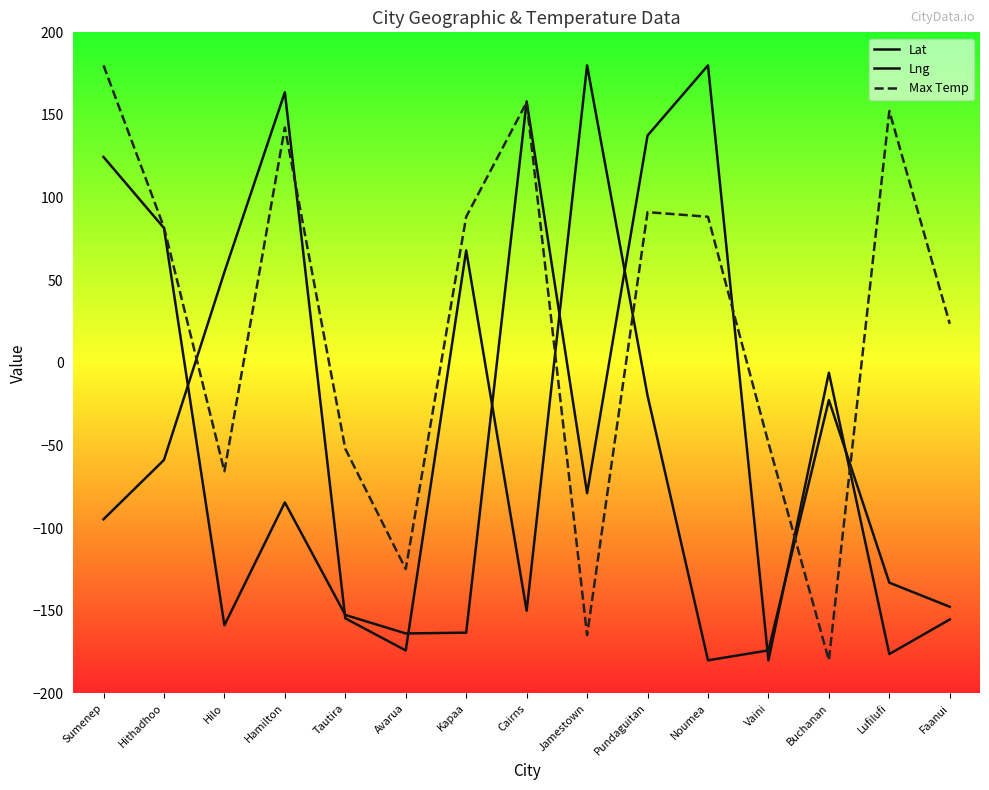

Which category has the lowest value across all series?

Noumea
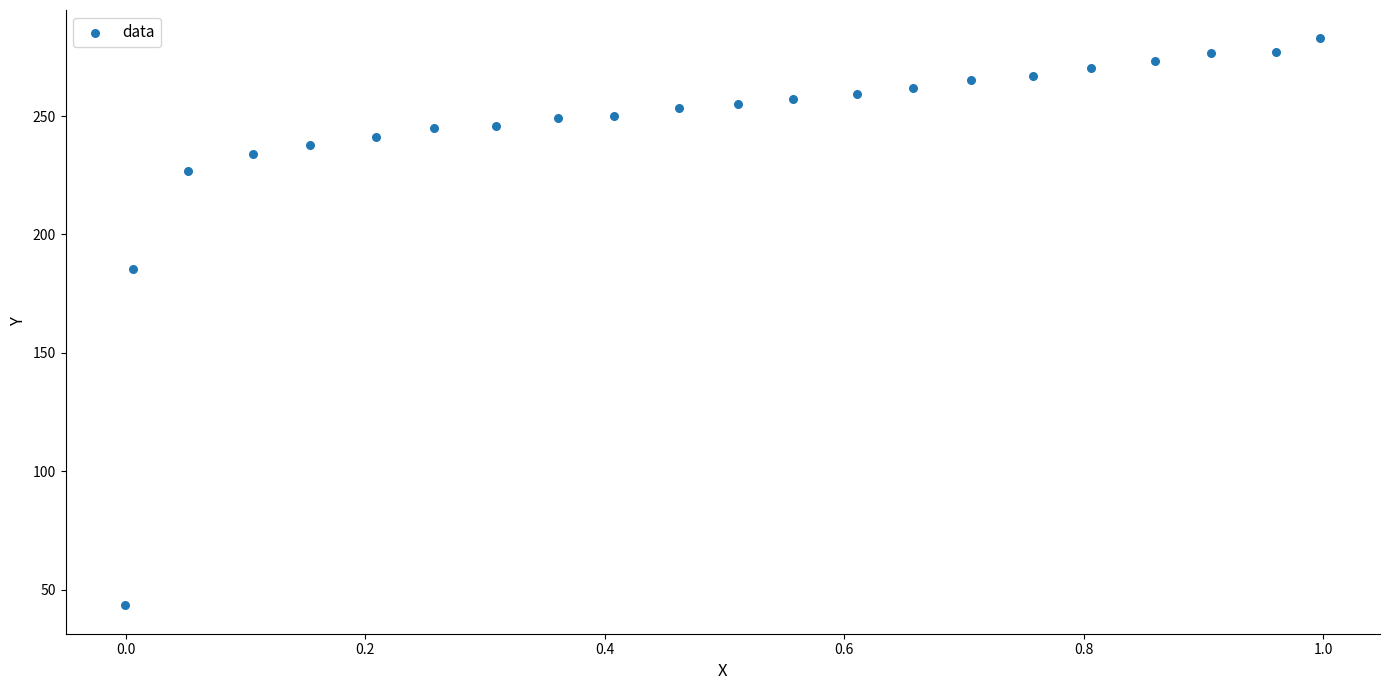

What is the range of X values (max minus min)?

1.0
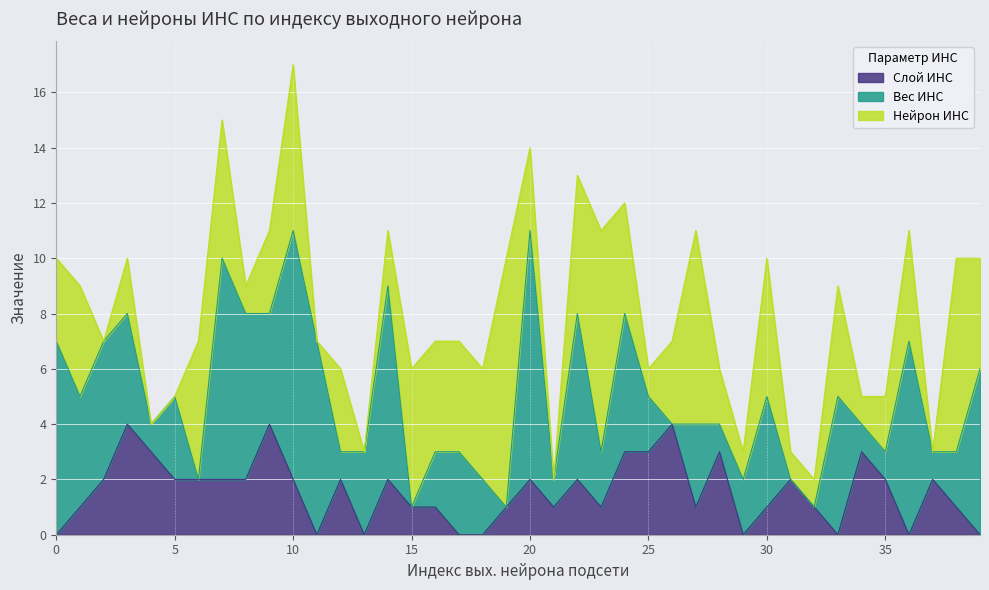

What is the spread (max minus min) of values at 0?

7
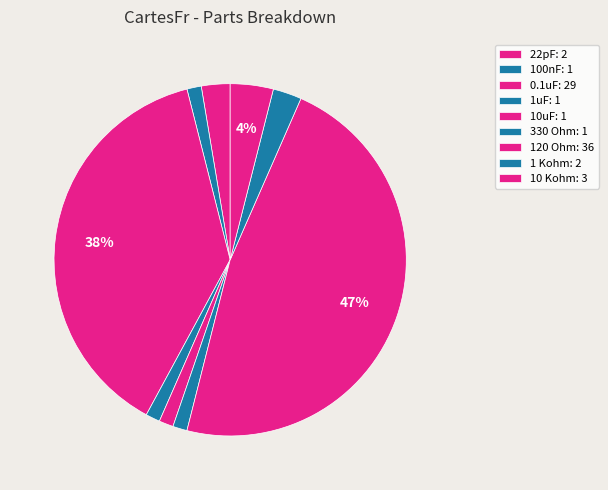

To the nearest percent, what portion does 1uF represent?

1%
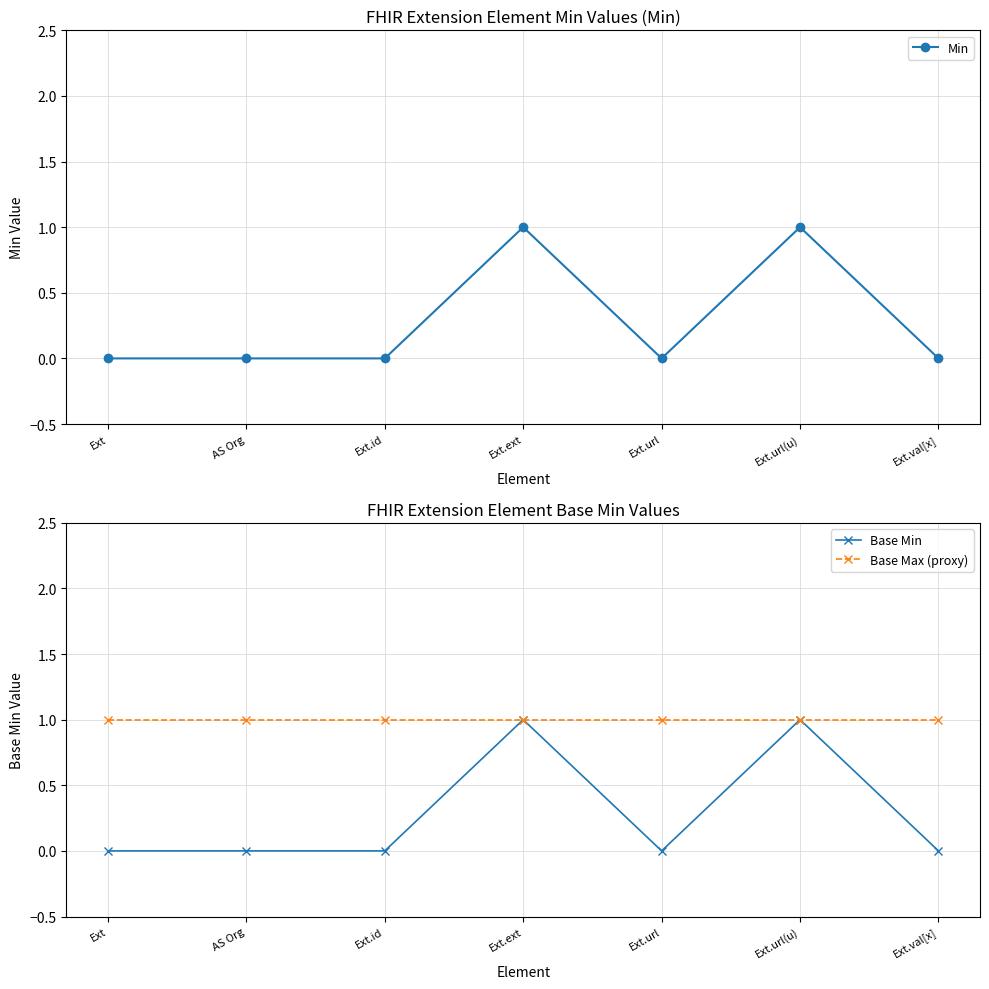

Between Ext.url(u) and Ext.val[x], which series saw the biggest shift?

Min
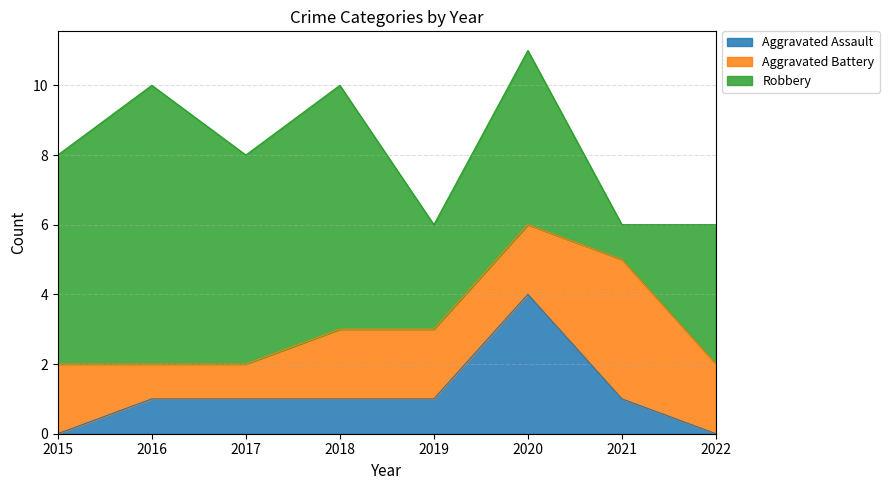

What is the total value across all series at 2022?

6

## About this exercise:
Lay out the text of the material above as a JSON list of strings, one string per line, with blank lines and the pictures left out.

## Exercise result:
[
  "Which category has the lowest value across all series?",
  "Noumea",
  "What is the range of X values (max minus min)?",
  "1.0",
  "What is the spread (max minus min) of values at 0?",
  "7",
  "To the nearest percent, what portion does 1uF represent?",
  "1%",
  "Between Ext.url(u) and Ext.val[x], which series saw the biggest shift?",
  "Min",
  "What is the total value across all series at 2022?",
  "6"
]